Numeric values (int and float), strings and tuples are immutable, which means their content can't be altered after creation. On the other hand, collection of items in a List or Dictionary object can be modified

In [2]:
my_str = 'immutable objects like strings cannot be changed'
print(my_str[1])
#my_str[1] = 's' # Error

m


In [3]:
list_is_mutable = [1, 2, 3]
list_is_mutable[1] = 20
list_is_mutable

[1, 20, 3]

### <b>Explore Object Attributes and Functionality</b>

To explore any python type attributes and functionality we can use the dir() method and then use help on any of the available methods. The double underscore ('__') before the attribute's name means that the attribute will not be directly accessible/visible outside.

In [4]:
numbers = [1, 2, 3, 4] # list
dir(numbers)

['__add__',
 '__class__',
 '__class_getitem__',
 '__contains__',
 '__delattr__',
 '__delitem__',
 '__dir__',
 '__doc__',
 '__eq__',
 '__format__',
 '__ge__',
 '__getattribute__',
 '__getitem__',
 '__gt__',
 '__hash__',
 '__iadd__',
 '__imul__',
 '__init__',
 '__init_subclass__',
 '__iter__',
 '__le__',
 '__len__',
 '__lt__',
 '__mul__',
 '__ne__',
 '__new__',
 '__reduce__',
 '__reduce_ex__',
 '__repr__',
 '__reversed__',
 '__rmul__',
 '__setattr__',
 '__setitem__',
 '__sizeof__',
 '__str__',
 '__subclasshook__',
 'append',
 'clear',
 'copy',
 'count',
 'extend',
 'index',
 'insert',
 'pop',
 'remove',
 'reverse',
 'sort']

In [5]:
help(numbers.reverse)

Help on built-in function reverse:

reverse() method of builtins.list instance
    Reverse *IN PLACE*.



In [6]:
numbers = list(range(10))
print(numbers)
numbers.reverse()
numbers

[0, 1, 2, 3, 4, 5, 6, 7, 8, 9]


[9, 8, 7, 6, 5, 4, 3, 2, 1, 0]

## <b>Lists</b>

Lists are a built-in data structures for storing and accessing objects in specific order. It can contain various types of values. A list is a mutable container, this means that we can add values, delete values, or modify existing values.<br>
Python list represents a mathematical concept of a finite sequence. Values of a list are called items or elements of the list. A list can contain the same value multiple times. Each occurrence is considered a distinct item. In this tutorial we'll learn how to create and use lists.

### <b>Creating Lists</b>

Following are two different ways to create empty lists. We can confirm we created a list using the type() function.

In [7]:
example1 = list()
type(example1)

list

In [8]:
example2 = []
type(example2)

list

We can also create and initialize a list. For example we can initialize a list of prime numbers

In [9]:
primes = [2, 3, 5, 7, 11, 13, 17]
primes

[2, 3, 5, 7, 11, 13, 17]

List can contain various types of data

In [10]:
various = [100, 'mylist', True, 3.72, [1, 2, 3], (4, 6)]
various

[100, 'mylist', True, 3.72, [1, 2, 3], (4, 6)]

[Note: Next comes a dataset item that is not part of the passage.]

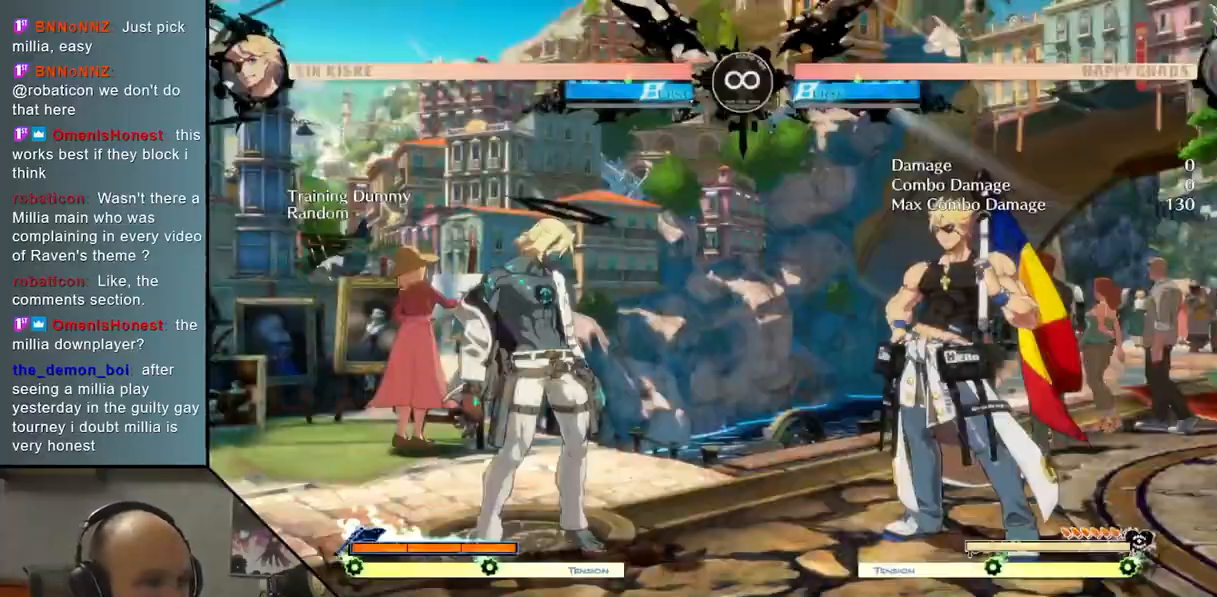
{"buttons": [], "left_stick": "center", "events": [[83, "left_stick", "up"], [167, "TRIANGLE", "down"], [217, "left_stick", "center"], [300, "TRIANGLE", "up"], [400, "CROSS", "down"], [500, "CROSS", "up"]]}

We can also create a list conditioned on our first list, for example lets create a list of small prime numbers

In [11]:
small_primes_1 = []
for item in primes:
    if item < 10:
        small_primes_1.append(item)
        
small_primes_1

[2, 3, 5, 7]

In [12]:
small_primes_2 = [item for item in primes if item < 10]
small_primes_2

[2, 3, 5, 7]

We can create a list from any iterable collection (e.g. tuple, string,..)

In [13]:
tup = ('one', 'two', 'three')
print(type(tup))
tup

<class 'tuple'>


('one', 'two', 'three')

In [14]:
my_list = list(tup)
print(type(my_list))
my_list

<class 'list'>


['one', 'two', 'three']

In [15]:
my_str = 'string to list'
print(my_str)
my_list = list(my_str)
my_list

string to list


['s', 't', 'r', 'i', 'n', 'g', ' ', 't', 'o', ' ', 'l', 'i', 's', 't']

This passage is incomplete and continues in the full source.